## Job A
In the goat forum post, how many animals did the poster bring in about a week ago, and from how many farms?

*** Opening Source text ***

# New goats - they are on transport!



## kelebek (Oct 5, 2007)

So, as some know - I brought in some animals about a week ago - 5 total from 2 different farms.

Bucklings -

Proctor Hill Farm San Juan
Laurel Haven SH Napi

http://www.sunsetlakeranch.net/nigerianbucks.htm

Doelings -

Proctor Hill Farm BO Atargatis
Laurel Haven Cherimoya

http://www.sunsetlakeranch.net/nigeriandoes.htm

Well - I have been able to sell off a lot of my "starter herd" and with that - I have had the opportunity to add some more blood to my herd. These will be coming to me in late June / early July and I am so stinking stoked I just can't contain it anymore!!! You will not find these guys on my site till I get their pages built - but I have to say - THANK YOU to Proctor Hill Farms for allowing me to purchase me "Second Starter Herd". I owe you both tremendously for taking me under your wings and helping me out!

Without further ado - introducing the "rest" of the herd!!

*** Closing Source text ***

## Job B
Copy everything in the records from the very start down to the line containing "who are actively", with that line included.

*** Opening Material supplied ***

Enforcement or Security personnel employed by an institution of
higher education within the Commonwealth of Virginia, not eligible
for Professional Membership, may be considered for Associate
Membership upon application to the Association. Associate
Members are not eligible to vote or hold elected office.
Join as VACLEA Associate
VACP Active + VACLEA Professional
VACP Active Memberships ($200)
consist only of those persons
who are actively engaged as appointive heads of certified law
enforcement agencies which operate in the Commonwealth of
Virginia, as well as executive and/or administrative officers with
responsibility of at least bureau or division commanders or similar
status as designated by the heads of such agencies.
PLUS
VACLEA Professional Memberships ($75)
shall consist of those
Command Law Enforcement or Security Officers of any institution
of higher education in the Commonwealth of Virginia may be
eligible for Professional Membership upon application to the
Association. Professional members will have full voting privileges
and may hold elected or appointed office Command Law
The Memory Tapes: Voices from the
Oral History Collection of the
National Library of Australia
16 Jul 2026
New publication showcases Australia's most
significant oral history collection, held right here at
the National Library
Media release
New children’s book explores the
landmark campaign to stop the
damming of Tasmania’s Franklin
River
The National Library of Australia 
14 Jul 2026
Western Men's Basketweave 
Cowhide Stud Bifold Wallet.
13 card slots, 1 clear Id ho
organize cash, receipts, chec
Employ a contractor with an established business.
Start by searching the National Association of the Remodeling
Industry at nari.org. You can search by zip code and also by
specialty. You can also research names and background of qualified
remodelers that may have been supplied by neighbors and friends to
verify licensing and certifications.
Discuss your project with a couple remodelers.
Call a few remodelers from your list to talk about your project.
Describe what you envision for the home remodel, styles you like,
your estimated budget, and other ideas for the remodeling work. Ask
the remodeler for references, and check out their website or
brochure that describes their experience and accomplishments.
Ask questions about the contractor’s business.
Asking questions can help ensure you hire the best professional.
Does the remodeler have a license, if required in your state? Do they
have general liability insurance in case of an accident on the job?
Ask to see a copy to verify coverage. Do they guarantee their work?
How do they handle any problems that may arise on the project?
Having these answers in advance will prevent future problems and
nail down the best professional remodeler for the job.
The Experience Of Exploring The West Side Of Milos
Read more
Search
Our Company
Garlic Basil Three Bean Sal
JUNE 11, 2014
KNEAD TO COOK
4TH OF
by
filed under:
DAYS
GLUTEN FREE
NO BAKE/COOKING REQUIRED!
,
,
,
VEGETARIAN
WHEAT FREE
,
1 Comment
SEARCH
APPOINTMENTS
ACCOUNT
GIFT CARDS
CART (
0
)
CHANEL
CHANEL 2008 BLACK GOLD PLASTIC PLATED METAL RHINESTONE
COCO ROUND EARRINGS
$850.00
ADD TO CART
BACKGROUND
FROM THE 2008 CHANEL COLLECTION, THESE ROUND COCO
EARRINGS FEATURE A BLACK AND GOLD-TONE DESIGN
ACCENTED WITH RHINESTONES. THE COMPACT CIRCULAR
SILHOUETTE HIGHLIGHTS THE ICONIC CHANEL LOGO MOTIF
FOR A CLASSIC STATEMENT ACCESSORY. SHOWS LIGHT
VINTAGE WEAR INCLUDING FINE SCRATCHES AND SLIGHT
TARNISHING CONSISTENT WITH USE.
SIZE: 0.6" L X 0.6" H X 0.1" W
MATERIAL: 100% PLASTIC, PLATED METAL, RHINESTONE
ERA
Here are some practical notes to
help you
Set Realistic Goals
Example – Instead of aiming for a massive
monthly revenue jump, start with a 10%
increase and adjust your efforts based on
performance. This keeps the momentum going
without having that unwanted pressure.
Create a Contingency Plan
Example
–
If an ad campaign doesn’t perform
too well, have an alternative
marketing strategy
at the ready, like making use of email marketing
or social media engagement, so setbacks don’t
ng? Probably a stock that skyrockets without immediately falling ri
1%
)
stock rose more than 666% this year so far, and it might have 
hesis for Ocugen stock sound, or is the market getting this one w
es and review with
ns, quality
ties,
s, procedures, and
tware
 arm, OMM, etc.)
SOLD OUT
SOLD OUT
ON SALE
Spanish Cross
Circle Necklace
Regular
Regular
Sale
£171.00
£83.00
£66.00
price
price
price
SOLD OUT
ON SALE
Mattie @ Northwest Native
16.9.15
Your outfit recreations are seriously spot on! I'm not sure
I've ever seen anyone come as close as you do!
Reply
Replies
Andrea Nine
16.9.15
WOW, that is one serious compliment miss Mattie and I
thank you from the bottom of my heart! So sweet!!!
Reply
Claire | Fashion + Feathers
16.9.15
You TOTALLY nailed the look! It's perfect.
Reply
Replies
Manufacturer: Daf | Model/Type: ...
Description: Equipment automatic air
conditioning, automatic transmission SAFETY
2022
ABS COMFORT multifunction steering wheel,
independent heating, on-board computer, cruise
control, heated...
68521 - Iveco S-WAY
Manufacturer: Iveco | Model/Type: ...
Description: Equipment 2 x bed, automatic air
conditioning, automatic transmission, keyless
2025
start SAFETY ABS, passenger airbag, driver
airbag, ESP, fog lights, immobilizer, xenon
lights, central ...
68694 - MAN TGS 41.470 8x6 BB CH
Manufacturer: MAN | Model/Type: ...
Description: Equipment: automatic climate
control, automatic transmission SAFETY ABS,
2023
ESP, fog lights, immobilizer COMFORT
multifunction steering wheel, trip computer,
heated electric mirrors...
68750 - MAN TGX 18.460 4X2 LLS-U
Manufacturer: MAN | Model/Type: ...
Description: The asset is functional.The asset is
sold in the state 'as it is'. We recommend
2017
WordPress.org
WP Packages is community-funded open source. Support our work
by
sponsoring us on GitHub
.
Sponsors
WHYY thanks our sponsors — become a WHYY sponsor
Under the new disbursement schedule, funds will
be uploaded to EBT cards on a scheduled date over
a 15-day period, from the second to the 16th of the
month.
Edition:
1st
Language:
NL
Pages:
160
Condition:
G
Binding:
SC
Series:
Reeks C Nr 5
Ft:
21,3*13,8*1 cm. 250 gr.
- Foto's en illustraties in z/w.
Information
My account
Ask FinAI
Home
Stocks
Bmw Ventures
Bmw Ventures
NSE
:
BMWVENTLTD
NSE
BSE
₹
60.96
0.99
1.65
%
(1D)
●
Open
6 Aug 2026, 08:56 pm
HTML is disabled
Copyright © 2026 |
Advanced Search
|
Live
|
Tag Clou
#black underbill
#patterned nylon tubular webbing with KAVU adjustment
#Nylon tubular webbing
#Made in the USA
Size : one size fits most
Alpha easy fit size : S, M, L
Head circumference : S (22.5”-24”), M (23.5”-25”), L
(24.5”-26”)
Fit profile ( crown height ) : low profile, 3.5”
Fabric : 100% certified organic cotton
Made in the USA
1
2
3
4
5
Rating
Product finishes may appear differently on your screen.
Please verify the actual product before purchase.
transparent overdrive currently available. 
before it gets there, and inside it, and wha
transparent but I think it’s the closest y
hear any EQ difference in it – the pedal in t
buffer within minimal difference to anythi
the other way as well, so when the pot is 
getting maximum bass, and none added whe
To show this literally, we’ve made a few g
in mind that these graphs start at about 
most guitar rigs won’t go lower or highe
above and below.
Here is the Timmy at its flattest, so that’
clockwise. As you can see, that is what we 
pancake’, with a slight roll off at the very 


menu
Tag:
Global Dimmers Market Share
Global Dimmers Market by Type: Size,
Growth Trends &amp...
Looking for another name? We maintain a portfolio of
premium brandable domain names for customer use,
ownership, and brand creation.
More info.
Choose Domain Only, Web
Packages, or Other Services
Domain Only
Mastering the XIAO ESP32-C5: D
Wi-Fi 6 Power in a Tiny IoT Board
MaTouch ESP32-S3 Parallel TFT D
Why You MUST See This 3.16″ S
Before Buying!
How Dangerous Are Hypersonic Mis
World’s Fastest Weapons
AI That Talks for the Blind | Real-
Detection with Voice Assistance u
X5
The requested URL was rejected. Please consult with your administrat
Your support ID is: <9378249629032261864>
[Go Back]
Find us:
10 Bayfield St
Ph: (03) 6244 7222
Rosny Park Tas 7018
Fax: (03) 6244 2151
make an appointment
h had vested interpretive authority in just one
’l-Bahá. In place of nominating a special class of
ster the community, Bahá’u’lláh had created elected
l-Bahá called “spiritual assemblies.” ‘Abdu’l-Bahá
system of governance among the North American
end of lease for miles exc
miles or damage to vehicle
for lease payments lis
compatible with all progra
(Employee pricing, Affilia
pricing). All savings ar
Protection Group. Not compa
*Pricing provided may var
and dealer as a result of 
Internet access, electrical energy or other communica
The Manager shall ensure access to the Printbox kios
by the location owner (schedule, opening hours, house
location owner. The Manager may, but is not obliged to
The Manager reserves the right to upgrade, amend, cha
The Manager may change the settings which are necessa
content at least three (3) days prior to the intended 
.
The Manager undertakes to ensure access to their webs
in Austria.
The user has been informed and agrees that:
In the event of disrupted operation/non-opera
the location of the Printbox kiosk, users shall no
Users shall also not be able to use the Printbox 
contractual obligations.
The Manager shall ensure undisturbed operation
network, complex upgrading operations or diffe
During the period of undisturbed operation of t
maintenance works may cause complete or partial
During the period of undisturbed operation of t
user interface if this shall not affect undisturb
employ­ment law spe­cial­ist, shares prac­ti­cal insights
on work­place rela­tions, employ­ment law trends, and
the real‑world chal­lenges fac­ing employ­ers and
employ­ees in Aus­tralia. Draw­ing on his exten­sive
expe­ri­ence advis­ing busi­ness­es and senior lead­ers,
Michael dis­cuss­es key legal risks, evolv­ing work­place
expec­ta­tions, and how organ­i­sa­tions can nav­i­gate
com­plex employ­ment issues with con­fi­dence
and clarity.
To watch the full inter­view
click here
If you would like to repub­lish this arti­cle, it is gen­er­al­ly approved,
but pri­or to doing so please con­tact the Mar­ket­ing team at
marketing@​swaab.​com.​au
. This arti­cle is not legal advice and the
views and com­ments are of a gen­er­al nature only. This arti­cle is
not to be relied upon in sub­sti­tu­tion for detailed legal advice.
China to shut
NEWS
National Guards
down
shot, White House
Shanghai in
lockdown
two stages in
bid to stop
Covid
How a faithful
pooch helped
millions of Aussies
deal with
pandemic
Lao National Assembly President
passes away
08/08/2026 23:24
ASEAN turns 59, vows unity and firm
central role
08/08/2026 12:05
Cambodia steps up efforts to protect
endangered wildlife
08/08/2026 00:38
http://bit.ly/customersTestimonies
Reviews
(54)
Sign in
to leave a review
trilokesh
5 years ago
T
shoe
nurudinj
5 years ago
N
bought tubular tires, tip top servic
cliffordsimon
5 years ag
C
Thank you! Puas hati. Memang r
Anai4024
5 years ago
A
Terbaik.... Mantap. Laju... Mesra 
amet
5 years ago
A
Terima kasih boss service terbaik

*** Closing Material supplied ***

## Answer box A
Five animals from two different farms.

## Answer box B
Enforcement or Security personnel employed by an institution of
higher education within the Commonwealth of Virginia, not eligible
for Professional Membership, may be considered for Associate
Membership upon application to the Association. Associate
Members are not eligible to vote or hold elected office.
Join as VACLEA Associate
VACP Active + VACLEA Professional
VACP Active Memberships ($200)
consist only of those persons
who are actively engaged as appointive heads of certified law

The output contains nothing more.